Dates:
Start Time: Thursday, March 4, 2021, at ~03:45 UTC
End Time: Thursday, March 4, 2021, at ~08:20 UTC
Duration: ~4:36:00
What happened:
Our Web UI returned an error message "Request returned an error. Try again?" when users tried to perform a search query or use Live Tail in the Web UI.
Why it happened:
The pods that run our searching and Live Tail services were automatically terminated by our Kubernetes orchestration system. Upon investigation, we discovered we had inadvertently classed these services as low priority. The incident occurred when a large number of other services that were classed as higher priority needed to run to meet usage demands. The orchestration system automatically terminated the lower priority services to make resources available for the higher priority services.

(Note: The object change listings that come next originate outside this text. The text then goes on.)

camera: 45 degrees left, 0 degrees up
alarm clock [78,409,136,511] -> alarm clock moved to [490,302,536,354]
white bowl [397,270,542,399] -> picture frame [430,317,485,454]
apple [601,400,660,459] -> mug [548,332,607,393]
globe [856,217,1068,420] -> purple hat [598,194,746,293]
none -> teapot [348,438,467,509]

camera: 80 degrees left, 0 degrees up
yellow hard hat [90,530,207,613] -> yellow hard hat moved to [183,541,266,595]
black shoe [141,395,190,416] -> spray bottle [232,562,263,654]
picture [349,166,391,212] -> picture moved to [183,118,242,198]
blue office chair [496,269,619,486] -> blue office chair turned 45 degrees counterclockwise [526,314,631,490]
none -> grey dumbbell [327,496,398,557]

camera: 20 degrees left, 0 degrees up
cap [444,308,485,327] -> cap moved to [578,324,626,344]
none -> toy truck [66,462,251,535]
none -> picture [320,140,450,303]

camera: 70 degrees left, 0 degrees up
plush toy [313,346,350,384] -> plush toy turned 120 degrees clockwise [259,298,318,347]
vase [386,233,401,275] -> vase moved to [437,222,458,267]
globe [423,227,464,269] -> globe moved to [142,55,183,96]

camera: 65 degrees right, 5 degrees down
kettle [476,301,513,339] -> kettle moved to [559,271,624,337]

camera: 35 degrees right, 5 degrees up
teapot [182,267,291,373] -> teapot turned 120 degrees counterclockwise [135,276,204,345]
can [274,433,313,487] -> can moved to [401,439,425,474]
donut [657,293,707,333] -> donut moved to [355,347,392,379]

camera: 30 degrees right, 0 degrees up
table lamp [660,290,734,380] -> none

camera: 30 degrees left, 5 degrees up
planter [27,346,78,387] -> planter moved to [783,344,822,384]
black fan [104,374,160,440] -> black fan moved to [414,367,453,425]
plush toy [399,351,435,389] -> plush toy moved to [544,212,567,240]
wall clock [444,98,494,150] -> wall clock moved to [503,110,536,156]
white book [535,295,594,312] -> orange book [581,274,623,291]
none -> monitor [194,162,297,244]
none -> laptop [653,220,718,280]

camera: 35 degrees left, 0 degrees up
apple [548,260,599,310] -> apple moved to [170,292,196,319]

More specifically, these pods were put into a “terminating” state. Normally this state is temporary -- a transition between “running” and “terminated”. During this incident, the pods remained in the “terminating” state permanently. Our monitoring detects services that have been “terminated”, but not ones that are in the temporary “terminating” state. Consequently, our infrastructure team was not notified.
How we fixed it:
We increased the priority of the pods that run our searching and Live Tail services to match the priority of other services. We updated the configuration of our orchestration system to make the change permanent.
What we are doing to prevent it from happening again:
We’ve already updated the configuration of our orchestration system to give services the correct priority. These changes are permanent and should prevent similar problems in the future.